» Instructions for the task:
Reproduce the data word for word, from the line containing "1. Start Facefusion" up to and including the last line of the data.

» Excerpted data:
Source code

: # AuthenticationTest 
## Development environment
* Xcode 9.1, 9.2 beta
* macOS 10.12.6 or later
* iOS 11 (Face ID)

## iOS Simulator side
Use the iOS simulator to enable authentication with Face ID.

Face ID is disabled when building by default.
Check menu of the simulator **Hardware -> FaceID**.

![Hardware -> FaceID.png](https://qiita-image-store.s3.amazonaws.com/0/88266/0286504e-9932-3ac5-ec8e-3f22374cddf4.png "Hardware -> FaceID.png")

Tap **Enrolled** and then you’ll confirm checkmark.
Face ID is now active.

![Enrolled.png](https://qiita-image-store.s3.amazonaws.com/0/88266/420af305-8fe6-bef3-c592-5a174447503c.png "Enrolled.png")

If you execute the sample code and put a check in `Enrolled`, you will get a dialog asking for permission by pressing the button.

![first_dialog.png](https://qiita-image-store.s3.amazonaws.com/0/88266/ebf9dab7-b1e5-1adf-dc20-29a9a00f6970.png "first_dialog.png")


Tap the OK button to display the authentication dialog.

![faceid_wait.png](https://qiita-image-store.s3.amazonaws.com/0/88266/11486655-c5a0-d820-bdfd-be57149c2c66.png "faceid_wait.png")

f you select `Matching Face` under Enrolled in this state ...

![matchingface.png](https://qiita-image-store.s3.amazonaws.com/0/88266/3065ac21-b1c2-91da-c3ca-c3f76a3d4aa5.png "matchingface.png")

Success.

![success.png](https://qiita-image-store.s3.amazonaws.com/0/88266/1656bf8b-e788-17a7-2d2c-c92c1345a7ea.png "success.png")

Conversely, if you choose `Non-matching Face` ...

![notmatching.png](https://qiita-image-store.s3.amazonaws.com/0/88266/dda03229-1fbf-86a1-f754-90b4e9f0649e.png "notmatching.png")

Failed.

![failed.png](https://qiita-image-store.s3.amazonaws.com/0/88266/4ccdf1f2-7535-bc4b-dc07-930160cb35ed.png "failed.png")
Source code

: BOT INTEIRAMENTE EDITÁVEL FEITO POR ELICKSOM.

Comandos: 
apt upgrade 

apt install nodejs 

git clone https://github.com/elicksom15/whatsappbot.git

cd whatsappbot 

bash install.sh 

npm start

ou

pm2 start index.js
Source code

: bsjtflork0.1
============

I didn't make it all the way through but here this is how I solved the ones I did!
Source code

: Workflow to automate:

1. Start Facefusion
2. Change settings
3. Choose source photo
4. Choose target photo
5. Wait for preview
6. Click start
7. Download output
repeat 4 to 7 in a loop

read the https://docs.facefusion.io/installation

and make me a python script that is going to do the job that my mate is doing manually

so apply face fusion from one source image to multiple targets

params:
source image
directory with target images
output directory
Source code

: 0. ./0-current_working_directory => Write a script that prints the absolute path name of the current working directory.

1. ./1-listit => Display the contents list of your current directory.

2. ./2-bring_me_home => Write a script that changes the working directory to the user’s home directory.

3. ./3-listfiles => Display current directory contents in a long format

» Answer section:
1. Start Facefusion
2. Change settings
3. Choose source photo
4. Choose target photo
5. Wait for preview
6. Click start
7. Download output
repeat 4 to 7 in a loop

read the https://docs.facefusion.io/installation

and make me a python script that is going to do the job that my mate is doing manually

so apply face fusion from one source image to multiple targets

params:
source image
directory with target images
output directory
Source code

: 0. ./0-current_working_directory => Write a script that prints the absolute path name of the current working directory.

1. ./1-listit => Display the contents list of your current directory.

2. ./2-bring_me_home => Write a script that changes the working directory to the user’s home directory.

3. ./3-listfiles => Display current directory contents in a long format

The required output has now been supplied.